- [How to complete this task] Select and copy out every line in the records containing "SFTPUtil".

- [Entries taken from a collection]
—————
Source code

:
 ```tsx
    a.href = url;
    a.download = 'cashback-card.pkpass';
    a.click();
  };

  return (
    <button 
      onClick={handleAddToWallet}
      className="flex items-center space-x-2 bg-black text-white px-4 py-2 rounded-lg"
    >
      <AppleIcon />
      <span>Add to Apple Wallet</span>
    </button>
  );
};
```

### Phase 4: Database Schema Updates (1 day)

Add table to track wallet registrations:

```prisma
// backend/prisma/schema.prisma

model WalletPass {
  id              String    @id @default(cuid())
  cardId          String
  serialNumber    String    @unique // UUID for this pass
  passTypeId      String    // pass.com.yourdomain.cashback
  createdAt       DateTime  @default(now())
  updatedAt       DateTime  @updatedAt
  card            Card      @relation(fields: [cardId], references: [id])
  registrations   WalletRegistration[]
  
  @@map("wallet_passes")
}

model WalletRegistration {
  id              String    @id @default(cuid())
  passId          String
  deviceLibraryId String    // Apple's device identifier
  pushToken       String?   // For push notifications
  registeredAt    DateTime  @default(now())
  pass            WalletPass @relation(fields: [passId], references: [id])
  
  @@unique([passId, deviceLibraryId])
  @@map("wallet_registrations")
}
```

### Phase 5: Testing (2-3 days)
—————
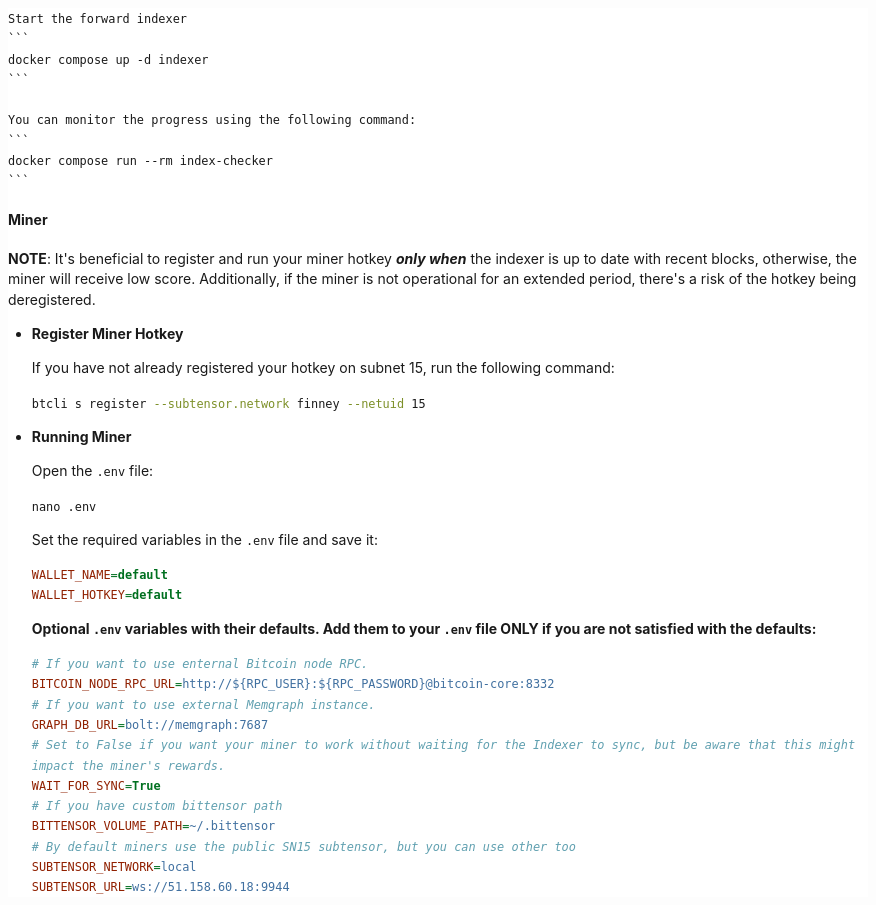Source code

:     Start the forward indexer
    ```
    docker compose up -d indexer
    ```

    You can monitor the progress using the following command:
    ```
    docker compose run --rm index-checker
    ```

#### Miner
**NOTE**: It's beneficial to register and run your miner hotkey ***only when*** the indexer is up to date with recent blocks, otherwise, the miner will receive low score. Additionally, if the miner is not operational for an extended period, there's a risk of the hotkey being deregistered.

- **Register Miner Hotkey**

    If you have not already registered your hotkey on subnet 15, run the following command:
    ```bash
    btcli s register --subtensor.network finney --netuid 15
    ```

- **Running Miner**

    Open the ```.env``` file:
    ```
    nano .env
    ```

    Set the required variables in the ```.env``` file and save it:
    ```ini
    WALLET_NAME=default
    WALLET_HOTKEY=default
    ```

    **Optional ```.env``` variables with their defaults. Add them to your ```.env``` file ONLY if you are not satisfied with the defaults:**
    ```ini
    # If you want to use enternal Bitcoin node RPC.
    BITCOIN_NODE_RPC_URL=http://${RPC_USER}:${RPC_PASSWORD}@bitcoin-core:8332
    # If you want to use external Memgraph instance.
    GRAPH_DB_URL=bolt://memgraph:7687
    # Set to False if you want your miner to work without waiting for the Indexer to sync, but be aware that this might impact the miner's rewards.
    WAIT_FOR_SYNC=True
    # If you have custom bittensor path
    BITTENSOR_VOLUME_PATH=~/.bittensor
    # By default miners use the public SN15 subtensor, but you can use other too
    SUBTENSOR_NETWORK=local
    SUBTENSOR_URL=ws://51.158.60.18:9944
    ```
—————
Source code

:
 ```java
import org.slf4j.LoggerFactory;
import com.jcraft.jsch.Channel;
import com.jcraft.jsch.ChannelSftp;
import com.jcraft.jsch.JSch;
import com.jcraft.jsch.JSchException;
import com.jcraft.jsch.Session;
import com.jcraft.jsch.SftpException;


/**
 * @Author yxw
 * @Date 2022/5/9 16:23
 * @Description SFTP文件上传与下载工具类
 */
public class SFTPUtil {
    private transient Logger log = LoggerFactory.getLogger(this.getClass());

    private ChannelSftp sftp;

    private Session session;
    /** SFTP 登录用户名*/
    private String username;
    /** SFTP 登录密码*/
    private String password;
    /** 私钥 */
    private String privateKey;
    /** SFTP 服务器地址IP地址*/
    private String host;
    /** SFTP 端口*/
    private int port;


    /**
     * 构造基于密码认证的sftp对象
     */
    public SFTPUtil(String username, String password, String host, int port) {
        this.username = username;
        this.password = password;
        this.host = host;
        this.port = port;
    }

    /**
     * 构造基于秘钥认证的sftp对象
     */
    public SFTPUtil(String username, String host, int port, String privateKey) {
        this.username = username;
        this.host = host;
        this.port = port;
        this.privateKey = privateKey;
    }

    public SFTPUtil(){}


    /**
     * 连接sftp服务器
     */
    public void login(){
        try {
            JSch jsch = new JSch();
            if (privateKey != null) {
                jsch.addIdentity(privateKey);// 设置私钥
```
—————
- [Answer to the exercise]
public class SFTPUtil {
    public SFTPUtil(String username, String password, String host, int port) {
    public SFTPUtil(String username, String host, int port, String privateKey) {
    public SFTPUtil(){}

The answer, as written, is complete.